* [AIM OF THE EXERCISE]
Print the listing once more, exactly as it stands.

* [DATASET]
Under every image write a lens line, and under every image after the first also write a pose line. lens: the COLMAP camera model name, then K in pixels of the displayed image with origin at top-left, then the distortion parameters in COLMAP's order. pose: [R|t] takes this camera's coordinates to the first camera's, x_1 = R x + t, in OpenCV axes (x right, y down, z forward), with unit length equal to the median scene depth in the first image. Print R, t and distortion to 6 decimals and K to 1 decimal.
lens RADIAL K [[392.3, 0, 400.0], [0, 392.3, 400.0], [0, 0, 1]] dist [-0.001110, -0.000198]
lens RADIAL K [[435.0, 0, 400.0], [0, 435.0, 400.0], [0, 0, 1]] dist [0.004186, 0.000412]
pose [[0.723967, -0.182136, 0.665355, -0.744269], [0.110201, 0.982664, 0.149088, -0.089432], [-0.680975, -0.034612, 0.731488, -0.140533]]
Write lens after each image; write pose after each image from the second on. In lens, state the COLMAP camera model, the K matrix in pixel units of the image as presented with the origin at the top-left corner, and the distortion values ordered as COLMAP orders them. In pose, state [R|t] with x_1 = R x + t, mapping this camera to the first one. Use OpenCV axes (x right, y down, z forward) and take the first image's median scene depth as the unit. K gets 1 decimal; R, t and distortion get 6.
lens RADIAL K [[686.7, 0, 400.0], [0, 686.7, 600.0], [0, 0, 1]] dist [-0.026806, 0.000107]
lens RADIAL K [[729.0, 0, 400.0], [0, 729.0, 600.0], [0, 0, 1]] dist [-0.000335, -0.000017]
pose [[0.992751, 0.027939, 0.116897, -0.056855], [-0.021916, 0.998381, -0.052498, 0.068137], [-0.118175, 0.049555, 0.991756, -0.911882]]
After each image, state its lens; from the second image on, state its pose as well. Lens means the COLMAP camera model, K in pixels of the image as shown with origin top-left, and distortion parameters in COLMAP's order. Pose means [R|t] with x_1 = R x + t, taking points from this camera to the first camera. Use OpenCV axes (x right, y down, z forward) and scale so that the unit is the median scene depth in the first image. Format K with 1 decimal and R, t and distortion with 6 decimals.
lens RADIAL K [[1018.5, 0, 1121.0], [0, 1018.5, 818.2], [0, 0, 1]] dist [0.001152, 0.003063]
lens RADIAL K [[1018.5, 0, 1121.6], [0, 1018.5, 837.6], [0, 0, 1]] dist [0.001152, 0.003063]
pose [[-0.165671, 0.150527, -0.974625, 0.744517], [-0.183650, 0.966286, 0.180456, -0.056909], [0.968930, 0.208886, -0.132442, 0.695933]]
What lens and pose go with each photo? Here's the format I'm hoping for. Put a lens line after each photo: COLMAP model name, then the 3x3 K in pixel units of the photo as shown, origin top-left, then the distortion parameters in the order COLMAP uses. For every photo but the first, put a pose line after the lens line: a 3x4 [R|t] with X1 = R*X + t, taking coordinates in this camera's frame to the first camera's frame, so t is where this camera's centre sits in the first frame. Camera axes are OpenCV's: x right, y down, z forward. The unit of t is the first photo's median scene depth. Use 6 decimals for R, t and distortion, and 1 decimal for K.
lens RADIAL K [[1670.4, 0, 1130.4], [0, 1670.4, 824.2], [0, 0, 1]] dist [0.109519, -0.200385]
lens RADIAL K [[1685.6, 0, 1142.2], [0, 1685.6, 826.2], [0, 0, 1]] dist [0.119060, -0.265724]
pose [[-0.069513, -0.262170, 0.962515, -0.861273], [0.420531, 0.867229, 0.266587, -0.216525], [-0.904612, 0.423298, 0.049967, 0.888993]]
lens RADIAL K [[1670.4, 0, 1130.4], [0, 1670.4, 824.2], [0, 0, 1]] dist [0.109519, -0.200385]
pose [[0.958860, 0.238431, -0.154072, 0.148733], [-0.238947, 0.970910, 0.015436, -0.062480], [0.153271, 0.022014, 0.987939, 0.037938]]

* [RESPONSE]
Under every image write a lens line, and under every image after the first also write a pose line. lens: the COLMAP camera model name, then K in pixels of the displayed image with origin at top-left, then the distortion parameters in COLMAP's order. pose: [R|t] takes this camera's coordinates to the first camera's, x_1 = R x + t, in OpenCV axes (x right, y down, z forward), with unit length equal to the median scene depth in the first image. Print R, t and distortion to 6 decimals and K to 1 decimal.
lens RADIAL K [[392.3, 0, 400.0], [0, 392.3, 400.0], [0, 0, 1]] dist [-0.001110, -0.000198]
lens RADIAL K [[435.0, 0, 400.0], [0, 435.0, 400.0], [0, 0, 1]] dist [0.004186, 0.000412]
pose [[0.723967, -0.182136, 0.665355, -0.744269], [0.110201, 0.982664, 0.149088, -0.089432], [-0.680975, -0.034612, 0.731488, -0.140533]]
Write lens after each image; write pose after each image from the second on. In lens, state the COLMAP camera model, the K matrix in pixel units of the image as presented with the origin at the top-left corner, and the distortion values ordered as COLMAP orders them. In pose, state [R|t] with x_1 = R x + t, mapping this camera to the first one. Use OpenCV axes (x right, y down, z forward) and take the first image's median scene depth as the unit. K gets 1 decimal; R, t and distortion get 6.
lens RADIAL K [[686.7, 0, 400.0], [0, 686.7, 600.0], [0, 0, 1]] dist [-0.026806, 0.000107]
lens RADIAL K [[729.0, 0, 400.0], [0, 729.0, 600.0], [0, 0, 1]] dist [-0.000335, -0.000017]
pose [[0.992751, 0.027939, 0.116897, -0.056855], [-0.021916, 0.998381, -0.052498, 0.068137], [-0.118175, 0.049555, 0.991756, -0.911882]]
After each image, state its lens; from the second image on, state its pose as well. Lens means the COLMAP camera model, K in pixels of the image as shown with origin top-left, and distortion parameters in COLMAP's order. Pose means [R|t] with x_1 = R x + t, taking points from this camera to the first camera. Use OpenCV axes (x right, y down, z forward) and scale so that the unit is the median scene depth in the first image. Format K with 1 decimal and R, t and distortion with 6 decimals.
lens RADIAL K [[1018.5, 0, 1121.0], [0, 1018.5, 818.2], [0, 0, 1]] dist [0.001152, 0.003063]
lens RADIAL K [[1018.5, 0, 1121.6], [0, 1018.5, 837.6], [0, 0, 1]] dist [0.001152, 0.003063]
pose [[-0.165671, 0.150527, -0.974625, 0.744517], [-0.183650, 0.966286, 0.180456, -0.056909], [0.968930, 0.208886, -0.132442, 0.695933]]
What lens and pose go with each photo? Here's the format I'm hoping for. Put a lens line after each photo: COLMAP model name, then the 3x3 K in pixel units of the photo as shown, origin top-left, then the distortion parameters in the order COLMAP uses. For every photo but the first, put a pose line after the lens line: a 3x4 [R|t] with X1 = R*X + t, taking coordinates in this camera's frame to the first camera's frame, so t is where this camera's centre sits in the first frame. Camera axes are OpenCV's: x right, y down, z forward. The unit of t is the first photo's median scene depth. Use 6 decimals for R, t and distortion, and 1 decimal for K.
lens RADIAL K [[1670.4, 0, 1130.4], [0, 1670.4, 824.2], [0, 0, 1]] dist [0.109519, -0.200385]
lens RADIAL K [[1685.6, 0, 1142.2], [0, 1685.6, 826.2], [0, 0, 1]] dist [0.119060, -0.265724]
pose [[-0.069513, -0.262170, 0.962515, -0.861273], [0.420531, 0.867229, 0.266587, -0.216525], [-0.904612, 0.423298, 0.049967, 0.888993]]
lens RADIAL K [[1670.4, 0, 1130.4], [0, 1670.4, 824.2], [0, 0, 1]] dist [0.109519, -0.200385]
pose [[0.958860, 0.238431, -0.154072, 0.148733], [-0.238947, 0.970910, 0.015436, -0.062480], [0.153271, 0.022014, 0.987939, 0.037938]]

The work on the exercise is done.